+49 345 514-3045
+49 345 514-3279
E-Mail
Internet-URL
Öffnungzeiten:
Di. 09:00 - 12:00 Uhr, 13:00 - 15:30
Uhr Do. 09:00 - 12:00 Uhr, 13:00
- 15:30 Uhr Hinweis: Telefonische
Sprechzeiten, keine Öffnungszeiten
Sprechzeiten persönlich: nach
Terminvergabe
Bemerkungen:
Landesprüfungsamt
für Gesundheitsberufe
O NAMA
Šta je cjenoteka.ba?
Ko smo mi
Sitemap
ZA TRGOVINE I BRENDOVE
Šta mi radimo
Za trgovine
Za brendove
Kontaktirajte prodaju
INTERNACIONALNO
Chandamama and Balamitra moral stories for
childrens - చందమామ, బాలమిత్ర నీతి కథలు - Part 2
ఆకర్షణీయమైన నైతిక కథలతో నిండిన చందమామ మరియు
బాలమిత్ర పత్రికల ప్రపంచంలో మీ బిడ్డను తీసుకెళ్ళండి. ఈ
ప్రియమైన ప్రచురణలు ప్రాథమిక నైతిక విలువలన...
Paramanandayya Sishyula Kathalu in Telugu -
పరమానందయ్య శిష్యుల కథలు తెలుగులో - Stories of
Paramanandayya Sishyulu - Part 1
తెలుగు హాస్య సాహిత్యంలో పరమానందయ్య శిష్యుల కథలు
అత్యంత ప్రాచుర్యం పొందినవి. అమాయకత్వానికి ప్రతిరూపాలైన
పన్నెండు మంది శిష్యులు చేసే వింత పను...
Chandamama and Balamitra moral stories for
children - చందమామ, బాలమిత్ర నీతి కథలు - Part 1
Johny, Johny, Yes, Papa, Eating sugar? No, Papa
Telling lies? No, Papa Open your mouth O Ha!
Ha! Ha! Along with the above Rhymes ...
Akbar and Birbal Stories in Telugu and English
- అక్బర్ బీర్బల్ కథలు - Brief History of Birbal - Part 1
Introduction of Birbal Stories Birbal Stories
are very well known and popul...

*WHAT IS NEEDED*:
Render every line of the data above as a Markdown table with the columns "Row" and "Line," numbering the rows in sequence and omitting any blank lines.

*EXERCISE RESULT*:
| Row | Line |
|---|---|
| 1 | +49 345 514-3045 |
| 2 | +49 345 514-3279 |
| 3 | E-Mail |
| 4 | Internet-URL |
| 5 | Öffnungzeiten: |
| 6 | Di. 09:00 - 12:00 Uhr, 13:00 - 15:30 |
| 7 | Uhr Do. 09:00 - 12:00 Uhr, 13:00 |
| 8 | - 15:30 Uhr Hinweis: Telefonische |
| 9 | Sprechzeiten, keine Öffnungszeiten |
| 10 | Sprechzeiten persönlich: nach |
| 11 | Terminvergabe |
| 12 | Bemerkungen: |
| 13 | Landesprüfungsamt |
| 14 | für Gesundheitsberufe |
| 15 | O NAMA |
| 16 | Šta je cjenoteka.ba? |
| 17 | Ko smo mi |
| 18 | Sitemap |
| 19 | ZA TRGOVINE I BRENDOVE |
| 20 | Šta mi radimo |
| 21 | Za trgovine |
| 22 | Za brendove |
| 23 | Kontaktirajte prodaju |
| 24 | INTERNACIONALNO |
| 25 | Chandamama and Balamitra moral stories for |
| 26 | childrens - చందమామ, బాలమిత్ర నీతి కథలు - Part 2 |
| 27 | ఆకర్షణీయమైన నైతిక కథలతో నిండిన చందమామ మరియు |
| 28 | బాలమిత్ర పత్రికల ప్రపంచంలో మీ బిడ్డను తీసుకెళ్ళండి. ఈ |
| 29 | ప్రియమైన ప్రచురణలు ప్రాథమిక నైతిక విలువలన... |
| 30 | Paramanandayya Sishyula Kathalu in Telugu - |
| 31 | పరమానందయ్య శిష్యుల కథలు తెలుగులో - Stories of |
| 32 | Paramanandayya Sishyulu - Part 1 |
| 33 | తెలుగు హాస్య సాహిత్యంలో పరమానందయ్య శిష్యుల కథలు |
| 34 | అత్యంత ప్రాచుర్యం పొందినవి. అమాయకత్వానికి ప్రతిరూపాలైన |
| 35 | పన్నెండు మంది శిష్యులు చేసే వింత పను... |
| 36 | Chandamama and Balamitra moral stories for |
| 37 | children - చందమామ, బాలమిత్ర నీతి కథలు - Part 1 |
| 38 | Johny, Johny, Yes, Papa, Eating sugar? No, Papa |
| 39 | Telling lies? No, Papa Open your mouth O Ha! |
| 40 | Ha! Ha! Along with the above Rhymes ... |
| 41 | Akbar and Birbal Stories in Telugu and English |
| 42 | - అక్బర్ బీర్బల్ కథలు - Brief History of Birbal - Part 1 |
| 43 | Introduction of Birbal Stories Birbal Stories |
| 44 | are very well known and popul... |